Job
List every line of the material that contains the word "them", copying each line in full and counting only matches in the same case.

[Stored data]
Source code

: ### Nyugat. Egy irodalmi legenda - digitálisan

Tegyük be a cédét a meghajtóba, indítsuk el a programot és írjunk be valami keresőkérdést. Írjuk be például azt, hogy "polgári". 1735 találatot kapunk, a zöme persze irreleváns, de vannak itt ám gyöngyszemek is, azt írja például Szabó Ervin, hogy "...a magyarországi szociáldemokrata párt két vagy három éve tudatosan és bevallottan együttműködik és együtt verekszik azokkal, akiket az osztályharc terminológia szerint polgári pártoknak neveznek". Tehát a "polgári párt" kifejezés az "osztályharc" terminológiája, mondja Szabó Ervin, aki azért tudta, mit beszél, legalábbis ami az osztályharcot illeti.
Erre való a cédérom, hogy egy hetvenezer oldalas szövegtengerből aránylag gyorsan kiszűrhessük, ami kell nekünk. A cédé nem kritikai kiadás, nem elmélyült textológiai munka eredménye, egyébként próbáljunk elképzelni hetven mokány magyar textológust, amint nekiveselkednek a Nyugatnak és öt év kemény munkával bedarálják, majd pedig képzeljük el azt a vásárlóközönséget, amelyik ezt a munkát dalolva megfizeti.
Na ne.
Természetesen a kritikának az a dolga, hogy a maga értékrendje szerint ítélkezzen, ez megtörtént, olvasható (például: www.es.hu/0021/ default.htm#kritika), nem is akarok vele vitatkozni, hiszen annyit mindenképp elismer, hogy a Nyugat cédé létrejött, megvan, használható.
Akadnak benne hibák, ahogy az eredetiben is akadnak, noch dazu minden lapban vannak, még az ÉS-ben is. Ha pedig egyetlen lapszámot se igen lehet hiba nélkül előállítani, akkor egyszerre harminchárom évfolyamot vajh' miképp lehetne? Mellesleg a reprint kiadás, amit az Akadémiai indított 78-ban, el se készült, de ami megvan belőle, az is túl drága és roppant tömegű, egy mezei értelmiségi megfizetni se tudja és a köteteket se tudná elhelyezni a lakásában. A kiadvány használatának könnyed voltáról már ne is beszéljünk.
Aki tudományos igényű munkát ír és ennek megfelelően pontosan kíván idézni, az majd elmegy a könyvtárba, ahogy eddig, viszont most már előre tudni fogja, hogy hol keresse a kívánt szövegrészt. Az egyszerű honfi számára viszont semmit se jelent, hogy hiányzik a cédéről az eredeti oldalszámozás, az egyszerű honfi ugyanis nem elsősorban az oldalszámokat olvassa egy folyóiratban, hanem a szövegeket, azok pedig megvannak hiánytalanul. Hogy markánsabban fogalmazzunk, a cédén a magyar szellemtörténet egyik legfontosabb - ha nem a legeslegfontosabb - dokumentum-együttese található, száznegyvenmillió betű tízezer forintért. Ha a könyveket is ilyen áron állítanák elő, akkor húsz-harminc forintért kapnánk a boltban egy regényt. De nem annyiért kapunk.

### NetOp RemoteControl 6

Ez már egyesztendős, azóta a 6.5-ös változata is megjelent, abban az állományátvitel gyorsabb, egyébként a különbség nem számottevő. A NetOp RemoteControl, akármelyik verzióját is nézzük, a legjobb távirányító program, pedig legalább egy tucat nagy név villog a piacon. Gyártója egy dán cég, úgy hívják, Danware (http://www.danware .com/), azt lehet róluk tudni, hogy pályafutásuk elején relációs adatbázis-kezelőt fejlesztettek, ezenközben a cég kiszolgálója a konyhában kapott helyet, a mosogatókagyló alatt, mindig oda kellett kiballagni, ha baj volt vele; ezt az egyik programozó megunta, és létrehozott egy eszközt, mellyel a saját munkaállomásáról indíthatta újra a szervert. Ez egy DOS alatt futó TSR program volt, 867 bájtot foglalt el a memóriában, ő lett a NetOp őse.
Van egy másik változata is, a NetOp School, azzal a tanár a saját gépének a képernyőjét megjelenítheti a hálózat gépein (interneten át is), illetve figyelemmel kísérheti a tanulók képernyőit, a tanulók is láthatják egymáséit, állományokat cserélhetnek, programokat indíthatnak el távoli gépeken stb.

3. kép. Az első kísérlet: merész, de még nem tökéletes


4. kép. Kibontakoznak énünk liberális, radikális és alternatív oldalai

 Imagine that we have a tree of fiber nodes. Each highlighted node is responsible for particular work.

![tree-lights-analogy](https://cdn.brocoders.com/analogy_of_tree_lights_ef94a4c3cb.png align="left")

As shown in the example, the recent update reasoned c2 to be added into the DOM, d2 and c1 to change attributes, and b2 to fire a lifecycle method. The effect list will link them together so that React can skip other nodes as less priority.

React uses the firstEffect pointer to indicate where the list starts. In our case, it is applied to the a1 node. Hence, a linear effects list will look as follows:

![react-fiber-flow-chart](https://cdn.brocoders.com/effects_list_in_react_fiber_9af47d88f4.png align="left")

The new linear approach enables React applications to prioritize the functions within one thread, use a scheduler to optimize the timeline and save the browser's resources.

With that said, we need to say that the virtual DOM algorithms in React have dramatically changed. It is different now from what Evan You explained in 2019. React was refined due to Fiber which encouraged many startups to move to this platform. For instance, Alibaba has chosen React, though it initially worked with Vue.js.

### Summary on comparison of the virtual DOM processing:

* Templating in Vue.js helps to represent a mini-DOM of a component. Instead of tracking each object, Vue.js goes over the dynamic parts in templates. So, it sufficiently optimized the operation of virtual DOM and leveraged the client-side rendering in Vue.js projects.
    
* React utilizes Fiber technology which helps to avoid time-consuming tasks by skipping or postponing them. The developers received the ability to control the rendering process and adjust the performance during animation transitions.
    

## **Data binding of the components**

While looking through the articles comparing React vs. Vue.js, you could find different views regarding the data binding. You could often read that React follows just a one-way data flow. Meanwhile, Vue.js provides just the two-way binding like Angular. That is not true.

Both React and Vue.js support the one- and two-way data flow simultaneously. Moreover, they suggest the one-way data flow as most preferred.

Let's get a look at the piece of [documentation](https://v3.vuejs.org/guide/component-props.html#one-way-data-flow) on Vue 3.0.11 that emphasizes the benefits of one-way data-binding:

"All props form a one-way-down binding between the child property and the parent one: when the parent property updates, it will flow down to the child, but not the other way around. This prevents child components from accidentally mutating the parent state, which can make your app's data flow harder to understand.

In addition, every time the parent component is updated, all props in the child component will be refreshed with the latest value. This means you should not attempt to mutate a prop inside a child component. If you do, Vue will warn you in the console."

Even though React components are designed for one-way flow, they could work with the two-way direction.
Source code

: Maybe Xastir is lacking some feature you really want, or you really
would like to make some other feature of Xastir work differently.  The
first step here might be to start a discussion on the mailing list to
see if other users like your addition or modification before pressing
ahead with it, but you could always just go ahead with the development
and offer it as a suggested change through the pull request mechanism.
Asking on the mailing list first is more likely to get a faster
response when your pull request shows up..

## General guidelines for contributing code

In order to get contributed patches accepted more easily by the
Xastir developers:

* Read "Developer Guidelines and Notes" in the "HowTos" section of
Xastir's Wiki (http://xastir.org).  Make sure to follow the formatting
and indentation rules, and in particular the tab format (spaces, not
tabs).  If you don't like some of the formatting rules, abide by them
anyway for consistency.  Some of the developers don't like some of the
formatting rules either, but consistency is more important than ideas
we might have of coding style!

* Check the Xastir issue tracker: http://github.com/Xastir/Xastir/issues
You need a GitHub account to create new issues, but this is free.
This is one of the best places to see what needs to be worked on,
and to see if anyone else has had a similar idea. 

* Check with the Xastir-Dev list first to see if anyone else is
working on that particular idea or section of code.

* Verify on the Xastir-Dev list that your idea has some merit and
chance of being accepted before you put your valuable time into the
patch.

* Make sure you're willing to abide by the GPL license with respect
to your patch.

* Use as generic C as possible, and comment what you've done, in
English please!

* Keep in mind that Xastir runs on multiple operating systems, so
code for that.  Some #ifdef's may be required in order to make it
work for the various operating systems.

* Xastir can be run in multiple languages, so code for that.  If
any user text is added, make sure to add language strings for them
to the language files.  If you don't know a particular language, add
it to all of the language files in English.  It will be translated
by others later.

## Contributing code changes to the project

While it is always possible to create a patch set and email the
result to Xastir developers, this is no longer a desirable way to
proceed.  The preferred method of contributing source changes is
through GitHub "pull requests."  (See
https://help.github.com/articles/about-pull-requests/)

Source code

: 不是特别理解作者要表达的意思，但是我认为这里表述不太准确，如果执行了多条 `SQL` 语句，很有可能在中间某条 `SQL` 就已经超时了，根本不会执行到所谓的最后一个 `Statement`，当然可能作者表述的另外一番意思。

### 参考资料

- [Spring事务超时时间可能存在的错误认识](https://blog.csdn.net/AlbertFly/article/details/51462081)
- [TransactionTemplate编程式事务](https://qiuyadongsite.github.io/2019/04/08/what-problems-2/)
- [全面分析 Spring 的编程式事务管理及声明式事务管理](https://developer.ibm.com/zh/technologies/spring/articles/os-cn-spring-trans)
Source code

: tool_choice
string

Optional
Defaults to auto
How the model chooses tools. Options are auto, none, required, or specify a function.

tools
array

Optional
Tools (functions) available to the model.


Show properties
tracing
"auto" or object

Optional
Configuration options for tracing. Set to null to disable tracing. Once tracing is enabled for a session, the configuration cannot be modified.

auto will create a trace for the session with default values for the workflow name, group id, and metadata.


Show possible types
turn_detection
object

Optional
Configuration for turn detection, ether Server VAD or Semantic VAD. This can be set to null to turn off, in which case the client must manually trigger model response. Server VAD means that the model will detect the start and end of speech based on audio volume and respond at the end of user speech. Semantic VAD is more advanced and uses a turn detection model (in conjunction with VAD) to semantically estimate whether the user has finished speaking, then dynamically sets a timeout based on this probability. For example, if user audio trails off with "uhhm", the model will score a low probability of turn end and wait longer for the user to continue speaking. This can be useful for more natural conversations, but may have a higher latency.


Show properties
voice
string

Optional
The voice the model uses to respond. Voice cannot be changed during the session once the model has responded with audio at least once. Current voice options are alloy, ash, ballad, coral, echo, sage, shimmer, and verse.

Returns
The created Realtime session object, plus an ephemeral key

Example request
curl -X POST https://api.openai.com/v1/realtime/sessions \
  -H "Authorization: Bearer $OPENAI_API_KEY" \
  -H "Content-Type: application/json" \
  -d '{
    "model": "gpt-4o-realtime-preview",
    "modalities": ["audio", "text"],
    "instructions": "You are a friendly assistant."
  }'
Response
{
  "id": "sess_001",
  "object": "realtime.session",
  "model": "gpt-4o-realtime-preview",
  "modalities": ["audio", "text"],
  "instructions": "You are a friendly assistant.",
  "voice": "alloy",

Exercise answer
As shown in the example, the recent update reasoned c2 to be added into the DOM, d2 and c1 to change attributes, and b2 to fire a lifecycle method. The effect list will link them together so that React can skip other nodes as less priority.
* React utilizes Fiber technology which helps to avoid time-consuming tasks by skipping or postponing them. The developers received the ability to control the rendering process and adjust the performance during animation transitions.
tabs).  If you don't like some of the formatting rules, abide by them
any user text is added, make sure to add language strings for them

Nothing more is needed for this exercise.